:: DOCUMENT SECTION ::
---------------
This leads us again to that word I mentioned earlier (the one I can barely pronounce out loud): panpsychism. Panpsychism is the view that all matter is imbued with consciousness in some sense.

Let that sink in.

All matter, down to the atoms and particles that make up our universe, is conscious in some way, shape, or form. As incomprehensible as that is, it’s a theory rich with diverse positions.

“Some versions of panpsychism describe consciousness as separate from matter and composed of some other substance, a definition reminiscent of vitalism and traditional religious descriptions of a soul.”

“One branch of modern panpsychism proposes that consciousness is intrinsic to all forms of information processing, even inanimate forms such as technological devices; another goes so far as to suggest that consciousness stands alongside the other fundamental forces and fields that physics has revealed to us— like gravity, electromagnetism, and the strong and weak nuclear forces.”

No matter what you are inclined to believe, it’s fair to say that our assumptions about consciousness fall drastically short of the potential scope of reality, which, in and of itself, is breath-taking… at least to me.

So why did I read this book? Why does panpsychism interest me?

Consciousness is of interest to me and to my writing because the protagonist of my novel— Ja’el— has a unique relationship to it.
---------------
:: DATA ::

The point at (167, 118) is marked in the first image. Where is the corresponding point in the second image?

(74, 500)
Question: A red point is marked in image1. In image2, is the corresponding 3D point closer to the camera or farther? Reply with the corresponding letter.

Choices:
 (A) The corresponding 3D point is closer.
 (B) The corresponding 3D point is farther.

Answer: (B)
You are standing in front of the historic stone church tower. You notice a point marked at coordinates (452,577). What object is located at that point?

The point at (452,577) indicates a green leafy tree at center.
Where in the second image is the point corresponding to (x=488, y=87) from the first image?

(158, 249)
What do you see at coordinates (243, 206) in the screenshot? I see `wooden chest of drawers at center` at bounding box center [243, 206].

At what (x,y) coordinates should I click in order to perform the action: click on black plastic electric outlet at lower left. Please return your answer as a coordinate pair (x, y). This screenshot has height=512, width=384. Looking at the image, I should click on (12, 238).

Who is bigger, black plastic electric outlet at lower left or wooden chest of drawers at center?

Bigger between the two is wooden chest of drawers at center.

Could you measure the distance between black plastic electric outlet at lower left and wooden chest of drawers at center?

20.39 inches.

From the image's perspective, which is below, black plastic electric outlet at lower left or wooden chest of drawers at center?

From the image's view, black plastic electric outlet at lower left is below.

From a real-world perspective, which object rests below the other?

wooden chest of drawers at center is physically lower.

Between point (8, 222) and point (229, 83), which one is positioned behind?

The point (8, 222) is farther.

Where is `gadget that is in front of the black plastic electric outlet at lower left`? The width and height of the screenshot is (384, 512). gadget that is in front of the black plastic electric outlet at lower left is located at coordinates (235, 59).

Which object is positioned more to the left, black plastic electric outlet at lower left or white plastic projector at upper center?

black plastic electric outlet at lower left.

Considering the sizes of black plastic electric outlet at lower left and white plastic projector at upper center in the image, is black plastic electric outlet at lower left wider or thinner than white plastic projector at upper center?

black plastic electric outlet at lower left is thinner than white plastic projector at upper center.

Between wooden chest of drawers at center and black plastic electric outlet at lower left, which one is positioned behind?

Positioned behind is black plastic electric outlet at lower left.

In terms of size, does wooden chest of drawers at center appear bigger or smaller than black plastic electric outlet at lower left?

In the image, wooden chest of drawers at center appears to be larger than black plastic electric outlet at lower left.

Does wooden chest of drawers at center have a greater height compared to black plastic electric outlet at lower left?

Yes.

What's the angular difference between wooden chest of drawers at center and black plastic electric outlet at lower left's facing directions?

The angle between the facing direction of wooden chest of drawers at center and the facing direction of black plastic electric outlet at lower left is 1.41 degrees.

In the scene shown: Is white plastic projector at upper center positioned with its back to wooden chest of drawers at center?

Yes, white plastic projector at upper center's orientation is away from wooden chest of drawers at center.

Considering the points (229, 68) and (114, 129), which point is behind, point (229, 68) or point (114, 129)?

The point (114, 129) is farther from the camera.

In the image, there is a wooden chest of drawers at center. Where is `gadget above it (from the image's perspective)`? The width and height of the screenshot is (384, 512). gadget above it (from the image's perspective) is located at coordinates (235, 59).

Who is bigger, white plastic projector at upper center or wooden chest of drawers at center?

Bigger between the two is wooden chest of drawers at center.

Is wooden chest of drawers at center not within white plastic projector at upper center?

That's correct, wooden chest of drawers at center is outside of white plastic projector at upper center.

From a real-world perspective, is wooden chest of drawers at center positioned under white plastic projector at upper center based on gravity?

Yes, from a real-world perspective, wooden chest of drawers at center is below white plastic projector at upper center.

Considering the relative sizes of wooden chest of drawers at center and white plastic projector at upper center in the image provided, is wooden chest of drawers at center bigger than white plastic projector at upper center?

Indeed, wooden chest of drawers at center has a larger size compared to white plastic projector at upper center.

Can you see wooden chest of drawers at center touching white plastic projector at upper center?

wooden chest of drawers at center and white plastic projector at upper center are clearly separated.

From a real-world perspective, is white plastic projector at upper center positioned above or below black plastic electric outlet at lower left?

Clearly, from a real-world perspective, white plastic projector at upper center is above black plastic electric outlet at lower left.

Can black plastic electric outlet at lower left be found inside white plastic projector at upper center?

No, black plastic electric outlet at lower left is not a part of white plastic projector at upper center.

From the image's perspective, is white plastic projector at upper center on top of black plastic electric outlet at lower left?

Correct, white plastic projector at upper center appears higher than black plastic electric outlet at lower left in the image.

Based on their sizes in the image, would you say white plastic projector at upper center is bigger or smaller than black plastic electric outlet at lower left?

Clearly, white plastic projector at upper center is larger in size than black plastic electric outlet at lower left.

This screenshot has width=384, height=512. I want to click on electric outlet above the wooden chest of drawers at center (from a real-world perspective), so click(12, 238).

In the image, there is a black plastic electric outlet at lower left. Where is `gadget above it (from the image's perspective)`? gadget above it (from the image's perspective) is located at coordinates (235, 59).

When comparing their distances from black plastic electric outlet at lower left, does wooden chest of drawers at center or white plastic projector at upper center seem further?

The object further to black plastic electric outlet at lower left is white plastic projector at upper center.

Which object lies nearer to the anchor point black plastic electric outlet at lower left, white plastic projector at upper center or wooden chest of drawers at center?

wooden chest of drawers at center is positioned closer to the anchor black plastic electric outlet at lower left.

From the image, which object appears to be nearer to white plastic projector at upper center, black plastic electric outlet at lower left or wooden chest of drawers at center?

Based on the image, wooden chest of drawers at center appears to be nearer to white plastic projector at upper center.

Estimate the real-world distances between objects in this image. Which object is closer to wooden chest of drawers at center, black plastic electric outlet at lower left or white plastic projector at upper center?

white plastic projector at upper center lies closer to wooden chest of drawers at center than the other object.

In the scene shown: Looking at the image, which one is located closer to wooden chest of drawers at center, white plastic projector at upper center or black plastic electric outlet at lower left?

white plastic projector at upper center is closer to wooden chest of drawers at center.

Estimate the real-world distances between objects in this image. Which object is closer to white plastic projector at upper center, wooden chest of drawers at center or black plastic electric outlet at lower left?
---------------
:: WORK TO BE COMPLETED ::
In the passage on panpsychism, which physical forces does one branch of modern panpsychism place consciousness alongside? The records are separate material and unrelated to the text.

:: ANSWER BELOW ::
Gravity, electromagnetism, and the strong and weak nuclear forces.